Sezione documento:
--

Particolarmente suggestivo, il Ritratto di un buffone (Meo matto), eseguito dal Suttermans, che effigia l’uomo con sorprendente vicinanza emotiva, riscontrabile nella posa scomposta delle mani, nella bocca semiaperta, e soprattutto nello sguardo spaesato, timoroso, di persona che si offre generosamente a divertire il sovrano, senza essere conscio del dileggio di cui è oggetto.
La mostra fiorentina, è occasione di riscoperta e sistematizzazione di opere per la maggior parte sinora custodite nei depositi; nell’allestimento non si segue un criterio cronologico, le opere dialogano fra loro senza soluzione di continuità, trasportando l’osservatore in un’atmosfera sospesa fra grottesco e regalità.

--

Esercizi da svolgere:
1. Rispondi alle seguenti domande sul testo della mostra fiorentina.
(a) Chi ha eseguito il Ritratto di un buffone (Meo matto)?
(b) Dove erano custodite finora la maggior parte delle opere?
(c) Quale criterio non viene seguito nell'allestimento?
2. Modifica il brano del testo sulla mostra fiorentina che comincia con le parole "Particolarmente suggestivo, il" e finisce con "cui è oggetto.", mettendo "giullare" al posto di "buffone".

(Testi estratti da ciascuna pagina)

--

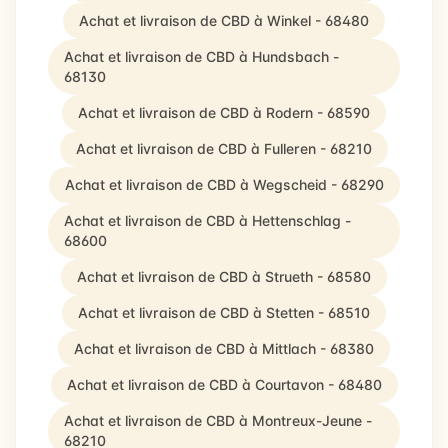
Achat et livraison de CBD à Winkel - 68480
Achat et livraison de CBD à Hundsbach -
68130
Achat et livraison de CBD à Rodern - 68590
Achat et livraison de CBD à Fulleren - 68210
Achat et livraison de CBD à Wegscheid - 68290
Achat et livraison de CBD à Hettenschlag -
68600
Achat et livraison de CBD à Strueth - 68580
Achat et livraison de CBD à Stetten - 68510
Achat et livraison de CBD à Mittlach - 68380
Achat et livraison de CBD à Courtavon - 68480
Achat et livraison de CBD à Montreux-Jeune -
68210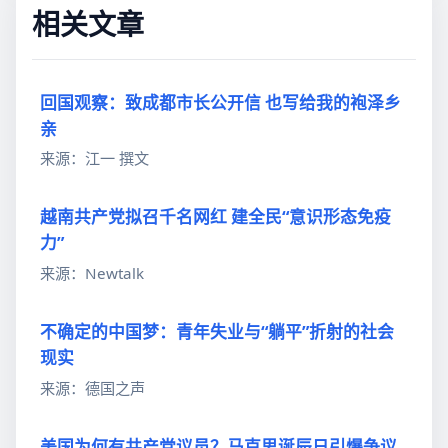
相关文章
回国观察：致成都市长公开信 也写给我的袍泽乡
亲
来源：江一 撰文
越南共产党拟召千名网红 建全民“意识形态免疫
力”
来源：Newtalk
不确定的中国梦：青年失业与“躺平”折射的社会
现实
来源：德国之声
美国为何有共产党议员？马克思诞辰日引爆争议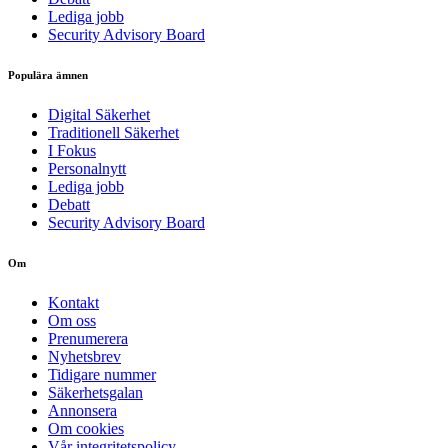
Lediga jobb
Security Advisory Board
Populära ämnen
Digital Säkerhet
Traditionell Säkerhet
I Fokus
Personalnytt
Lediga jobb
Debatt
Security Advisory Board
Om
Kontakt
Om oss
Prenumerera
Nyhetsbrev
Tidigare nummer
Säkerhetsgalan
Annonsera
Om cookies
Vår integritetspolicy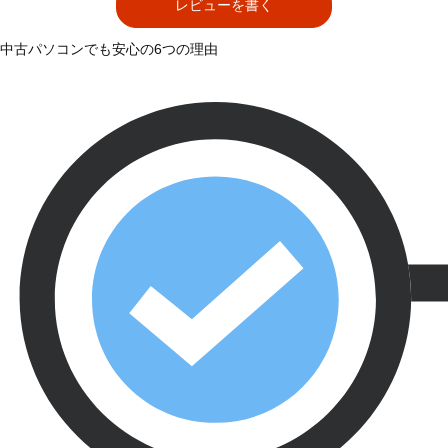
レビューを書く
中古パソコンでも安心の6つの理由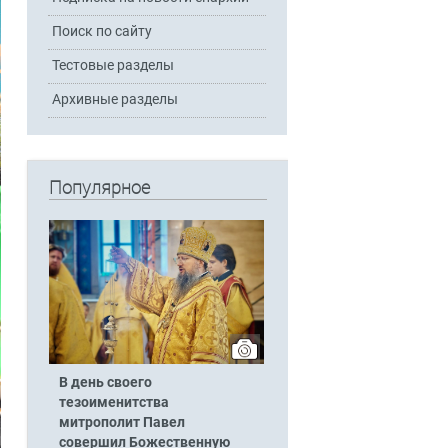
Поиск по сайту
Тестовые разделы
Архивные разделы
Популярное
В день своего
тезоименитства
митрополит Павел
совершил Божественную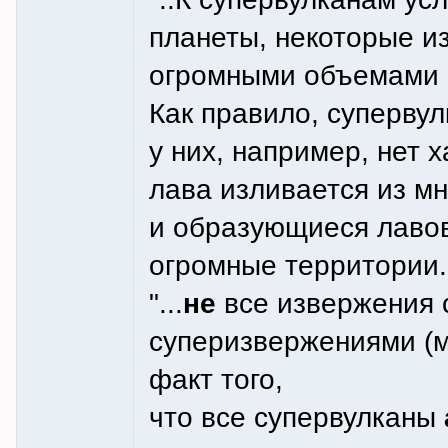
планеты, некоторые и
огромными объемами 
Как правило, суперву
у них, например, нет 
лава изливается из м
и образующиеся лавов
огромные территории.
"...
не
все извержения 
суперизвержениями (м
факт того,
что все супервулканы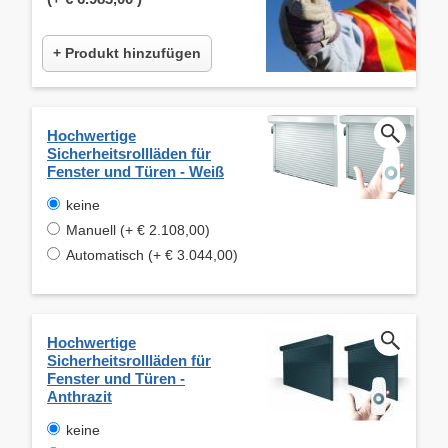
+ Produkt hinzufügen
Hochwertige
Sicherheitsrollläden für
Fenster und Türen - Weiß
keine
Manuell (+ € 2.108,00)
Automatisch (+ € 3.044,00)
Hochwertige
Sicherheitsrollläden für
Fenster und Türen -
Anthrazit
keine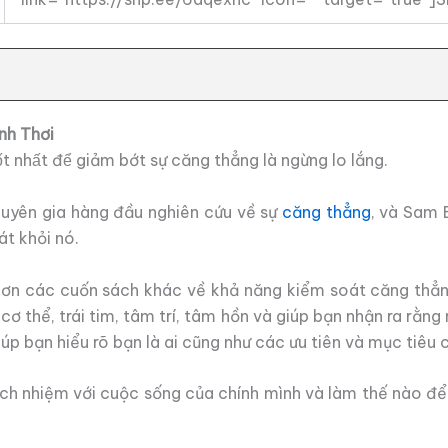
nh Thơi
t nhất để giảm bớt sự căng thẳng là ngừng lo lắng.
chuyên gia hàng đầu nghiên cứu về sự
căng thẳng
, và Sam 
t khỏi nó.
hơn các cuốn sách khác về khả năng kiểm soát căng thẳn
a cơ thể, trái tim, tâm trí, tâm hồn và giúp bạn nhận ra rằ
úp bạn hiểu rõ bạn là ai cũng như các ưu tiên và mục tiêu 
ách nhiệm với cuộc sống của chính mình và làm thế nào để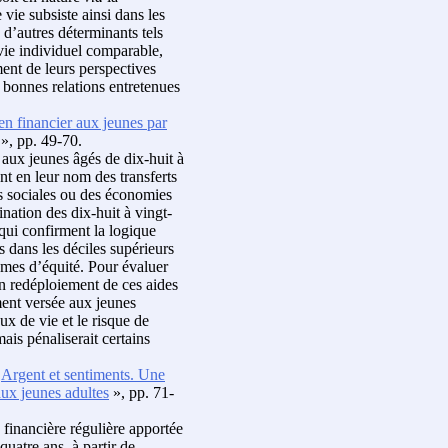
 vie subsiste ainsi dans les
s d’autres déterminants tels
 vie individuel comparable,
ent de leurs perspectives
x bonnes relations entretenues
en financier aux jeunes par
», pp. 49-70.
l aux jeunes âgés de dix-huit à
ent en leur nom des transferts
s sociales ou des économies
nation des dix-huit à vingt-
– qui confirment la logique
s dans les déciles supérieurs
èmes d’équité. Pour évaluer
’un redéploiement de ces aides
ment versée aux jeunes
ux de vie et le risque de
is pénaliserait certains
«
Argent et sentiments. Une
aux jeunes adultes
», pp. 71-
de financière régulière apportée
quatre ans, à partir de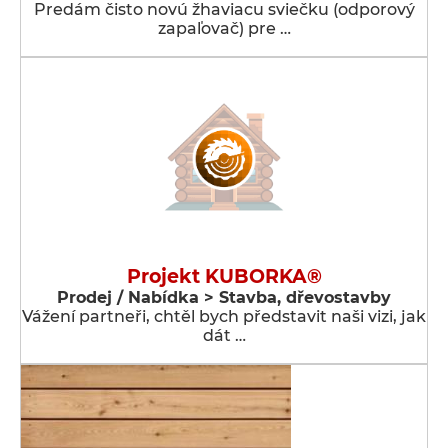
Predám čisto novú žhaviacu sviečku (odporový
zapaľovač) pre …
Projekt KUBORKA®
Prodej / Nabídka > Stavba, dřevostavby
Vážení partneři, chtěl bych představit naši vizi, jak
dát …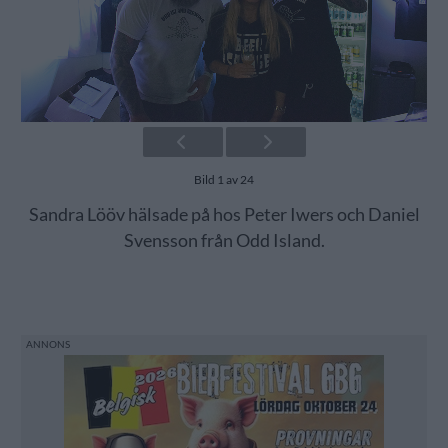
Bild 1 av 24
Sandra Lööv hälsade på hos Peter Iwers och Daniel
Svensson från Odd Island.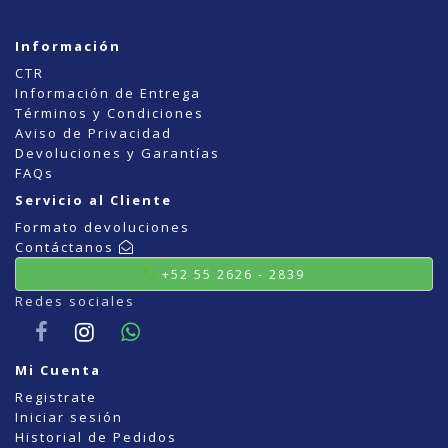
Información
CTR
Información de Entrega
Términos y Condiciones
Aviso de Privacidad
Devoluciones y Garantías
FAQs
Servicio al Cliente
Formato devoluciones
Contáctanos
+52 55 2626 - 2839
Redes sociales
Mi Cuenta
Registrate
Iniciar sesión
Historial de Pedidos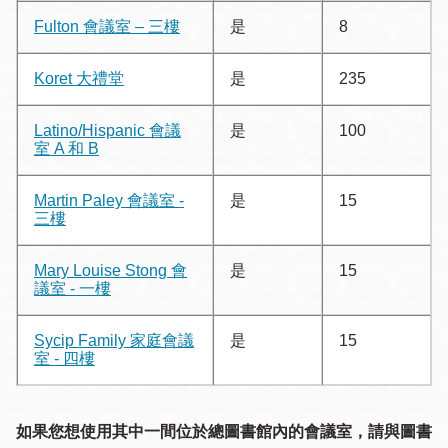
Fulton 會議室 – 三樓
是
8
Koret 大禮堂
是
235
Latino/Hispanic 會議
是
100
室 A 和 B
Martin Paley 會議室 -
是
15
三樓
Mary Louise Stong 會
是
15
議室 - 一樓
Sycip Family 家庭會議
是
15
室 - 四樓
如果您想使用其中一間位於總圖書館內的會議室，請與圖書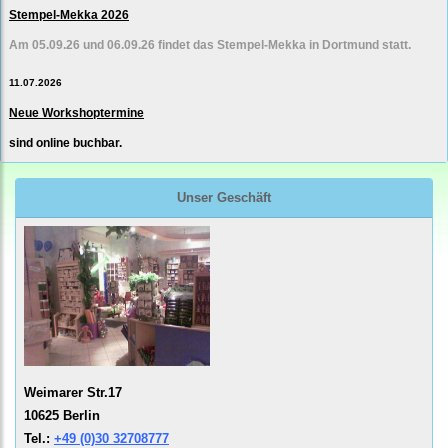
Stempel-Mekka 2026
Am 05.09.26 und 06.09.26 findet das Stempel-Mekka in Dortmund statt.
11.07.2026
Neue Workshoptermine
sind online buchbar.
Unser Geschäft
Weimarer Str.17
10625 Berlin
Tel.:
+49 (0)30 32708777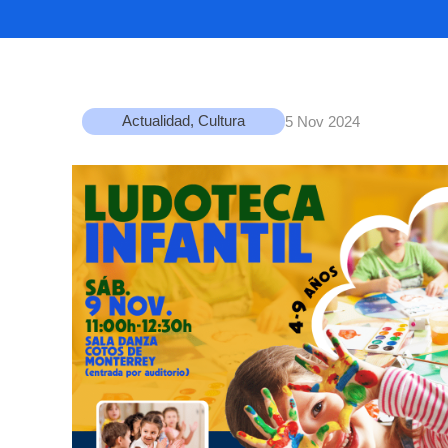
Actualidad
,
Cultura
5 Nov 2024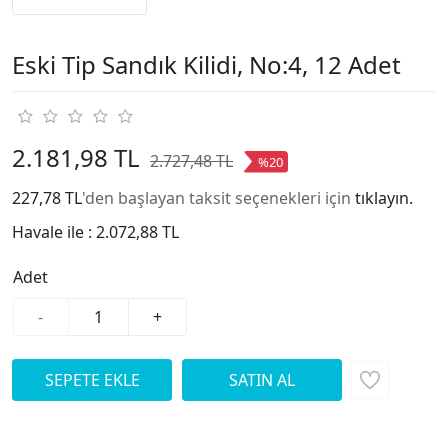
Eski Tip Sandık Kilidi, No:4, 12 Adet
2.181,98 TL
2.727,48 TL
%20
227,78 TL
'den başlayan taksit seçenekleri için
tıklayın.
Havale ile :
2.072,88 TL
Adet
-
+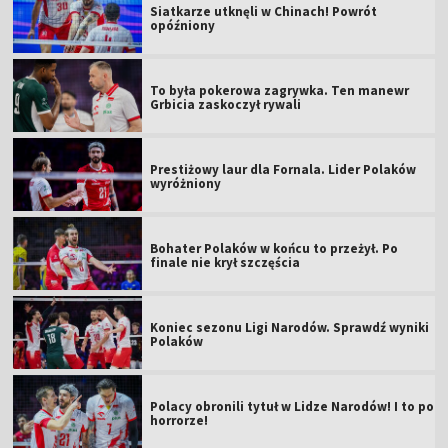
Siatkarze utknęli w Chinach! Powrót
opóźniony
To była pokerowa zagrywka. Ten manewr
Grbicia zaskoczył rywali
Prestiżowy laur dla Fornala. Lider Polaków
wyróżniony
Bohater Polaków w końcu to przeżył. Po
finale nie krył szczęścia
Koniec sezonu Ligi Narodów. Sprawdź wyniki
Polaków
Polacy obronili tytuł w Lidze Narodów! I to po
horrorze!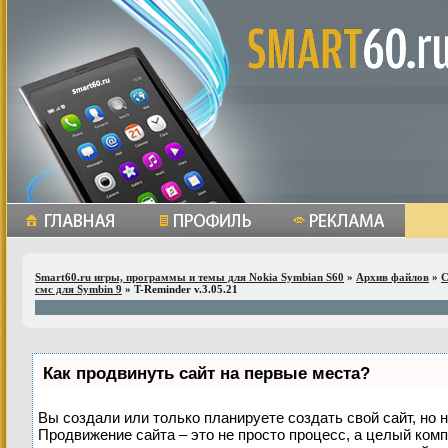
Smart60.ru игры, программы и темы для Nokia Symbian S60
»
Архив файлов
»
С
смс для Symbin 9
» T-Reminder v.3.05.21
Как продвинуть сайт на первые места?
Вы создали или только планируете создать свой сайт, но н
Продвижение сайта – это не просто процесс, а целый ком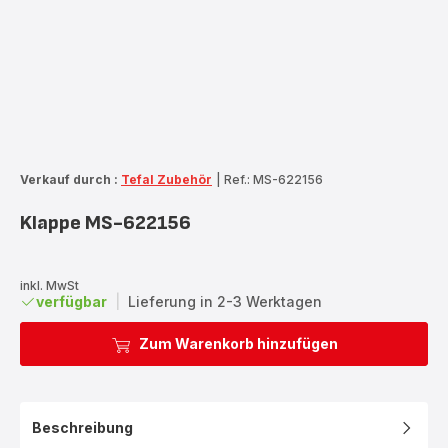
Verkauf durch :
Tefal Zubehör
|
Ref.: MS-622156
Klappe MS-622156
inkl. MwSt
verfügbar
|
Lieferung in 2-3 Werktagen
Zum Warenkorb hinzufügen
Beschreibung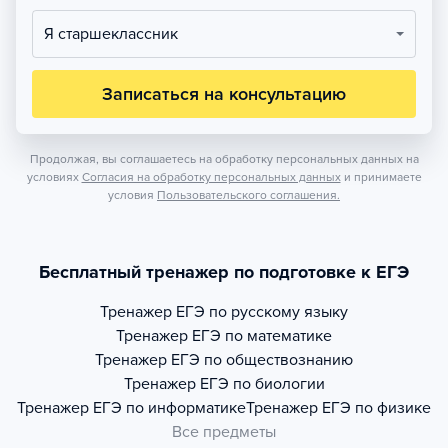
Я старшеклассник
Записаться на консультацию
Продолжая, вы соглашаетесь на обработку персональных данных на
условиях
Согласия на обработку персональных данных
и принимаете
условия
Пользовательского соглашения.
Бесплатный тренажер по подготовке к ЕГЭ
Тренажер
ЕГЭ по русскому языку
Тренажер
ЕГЭ по математике
Тренажер
ЕГЭ по обществознанию
Тренажер
ЕГЭ по биологии
Тренажер
ЕГЭ по информатике
Тренажер
ЕГЭ по физике
Все предметы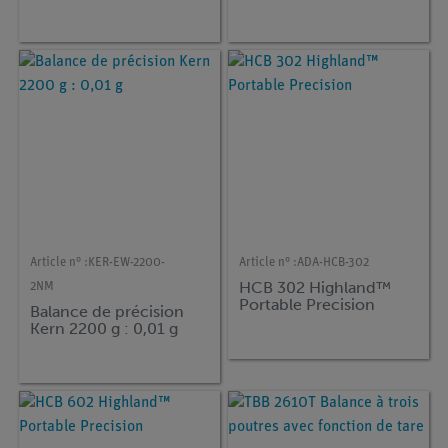
Article n° :
KER-EW-2200-
Article n° :
ADA-HCB-302
HCB 302 Highland™
2NM
Portable Precision
Balance de précision
Kern 2200 g : 0,01 g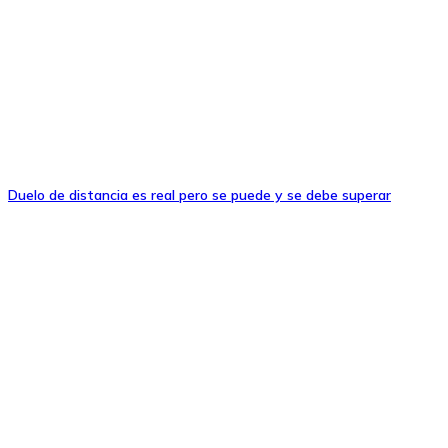
Duelo de distancia es real pero se puede y se debe superar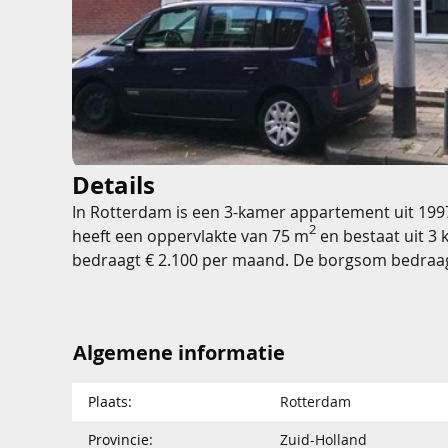
Details
In Rotterdam is een 3-kamer appartement uit 199
2
heeft een oppervlakte van 75 m
en bestaat uit 3 
bedraagt € 2.100 per maand. De borgsom bedraa
Algemene informatie
Plaats:
Rotterdam
Provincie:
Zuid-Holland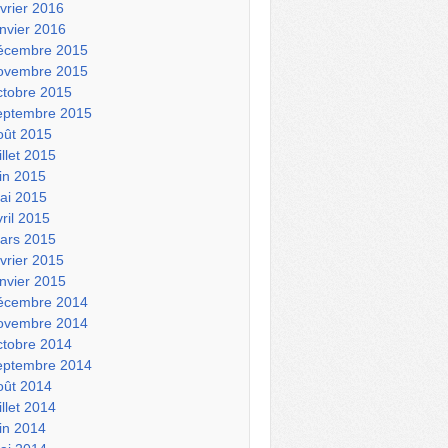
évrier 2016
anvier 2016
écembre 2015
ovembre 2015
ctobre 2015
eptembre 2015
oût 2015
illet 2015
uin 2015
ai 2015
vril 2015
ars 2015
évrier 2015
anvier 2015
écembre 2014
ovembre 2014
ctobre 2014
eptembre 2014
oût 2014
illet 2014
uin 2014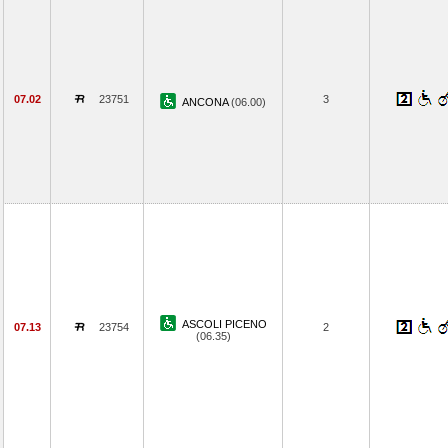
07.02
23751
3
ANCONA
(06.00)
ASCOLI PICENO
07.13
23754
2
(06.35)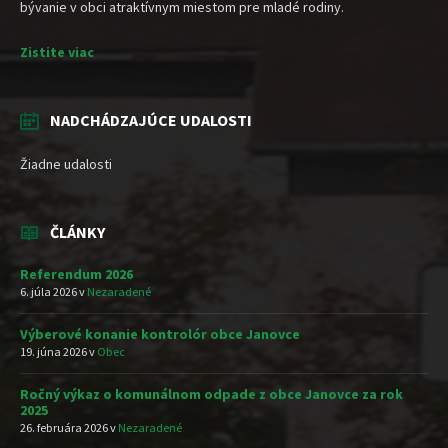
bývanie v obci atraktívnym miestom pre mladé rodiny.
Zistite viac
NADCHÁDZAJÚCE UDALOSTI
Žiadne udalosti
ČLÁNKY
Referendum 2026
6. júla 2026
v
Nezaradené
Výberové konanie kontrolór obce Janovce
19. júna 2026
v
Obec
Ročný výkaz o komunálnom odpade z obce Janovce za rok
2025
26. februára 2026
v
Nezaradené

--

Risposte scritte:
1.
(a) Il Ritratto di un buffone (Meo matto) è stato eseguito dal Suttermans.
(b) La maggior parte delle opere era custodita finora nei depositi.
(c) Nell'allestimento non si segue un criterio cronologico.

2.
Particolarmente suggestivo, il Ritratto di un giullare (Meo matto), eseguito dal Suttermans, che effigia l’uomo con sorprendente vicinanza emotiva, riscontrabile nella posa scomposta delle mani, nella bocca semiaperta, e soprattutto nello sguardo spaesato, timoroso, di persona che si offre generosamente a divertire il sovrano, senza essere conscio del dileggio di cui è oggetto.